Getting an item count with MongoDB C# driver query builder

Using the c# driver for MongoDB I can easily construct a query against which I can then add SetSkip() and SetLimit() parameters to constrict the result set to a certain size.
However I'd like to be able to know what item count of the query would be before applying Skip and Take without executing the query and loading the entire result set (which could be huge) into memory.
It looks like I can do this with MongoDB directly through the shell by using the count() command. e.g.:
db.item.find( { "FieldToMatch" : "ValueToMatch" } ).count()
Which just returns an integer and that's exactly what I want. But I can't see a way in the documentation of doing this through the C# driver. Is it possible?
(It should be noted that we're already using the query builder extensively, so ideally I'd much rather do this through the query builder than start issuing commands down to the shell through the driver, if that's possible. But if that's the only solution then an example would be helpful, thanks.)

(Bounding boxes with keypoints)
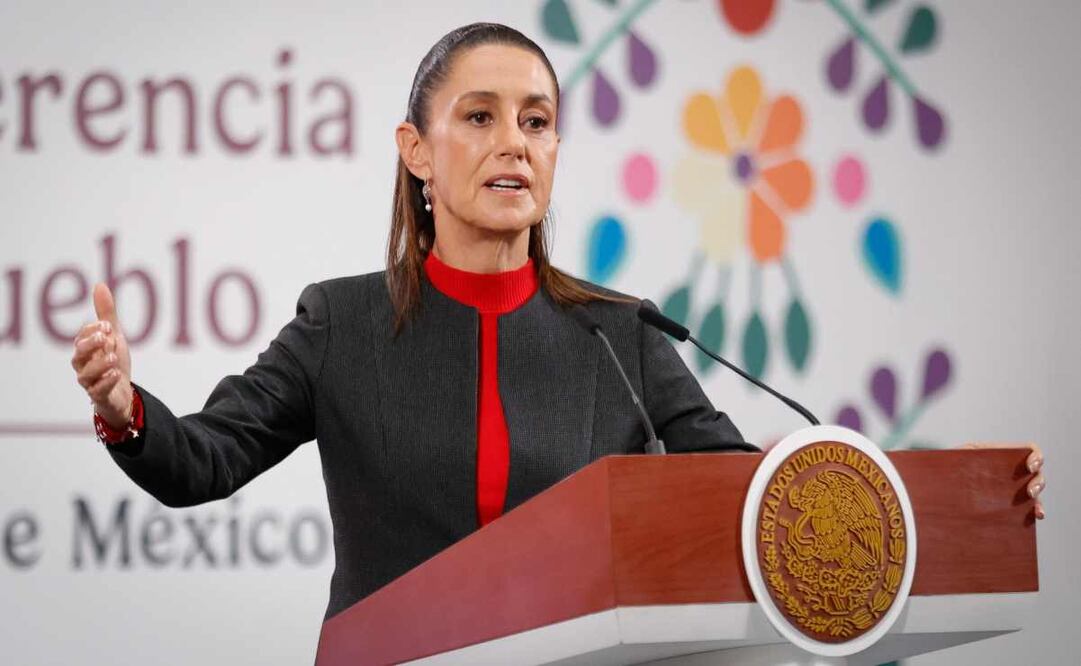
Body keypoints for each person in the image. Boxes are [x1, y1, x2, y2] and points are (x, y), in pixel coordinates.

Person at [68, 23, 1046, 625]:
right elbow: (201, 461)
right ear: (416, 150)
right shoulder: (343, 322)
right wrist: (121, 404)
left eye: (535, 121)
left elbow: (742, 497)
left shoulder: (619, 334)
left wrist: (955, 503)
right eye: (481, 117)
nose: (513, 144)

Aim of the exercise: Extend the post about counting MongoDB query results with the C# driver, picking up after its final sentence. The entries come from a separate source.

Result:
Cheers,
Matt
You can do it like this:
var server = MongoServer.Create("mongodb://localhost:27020");
var database = server.GetDatabase("someDb");
var collection = database.GetCollection<Type>("item");
var cursor = collection.Find(Query.EQ("FieldToMatch" : "ValueToMatch"));
var count = cursor.Count();
Some notes:
You should have only one instance of server (singleton)
latest driver version actually returns long count instead of int
Cursor only fetches data once you iterate
You can configure a lot of things like skip, take, specify fields to return in cursor before actually load data (start iteration)
Count() method of cursor loads only document count
I'm using the Driver 2.3.0 and now is also possible to do that like this:
...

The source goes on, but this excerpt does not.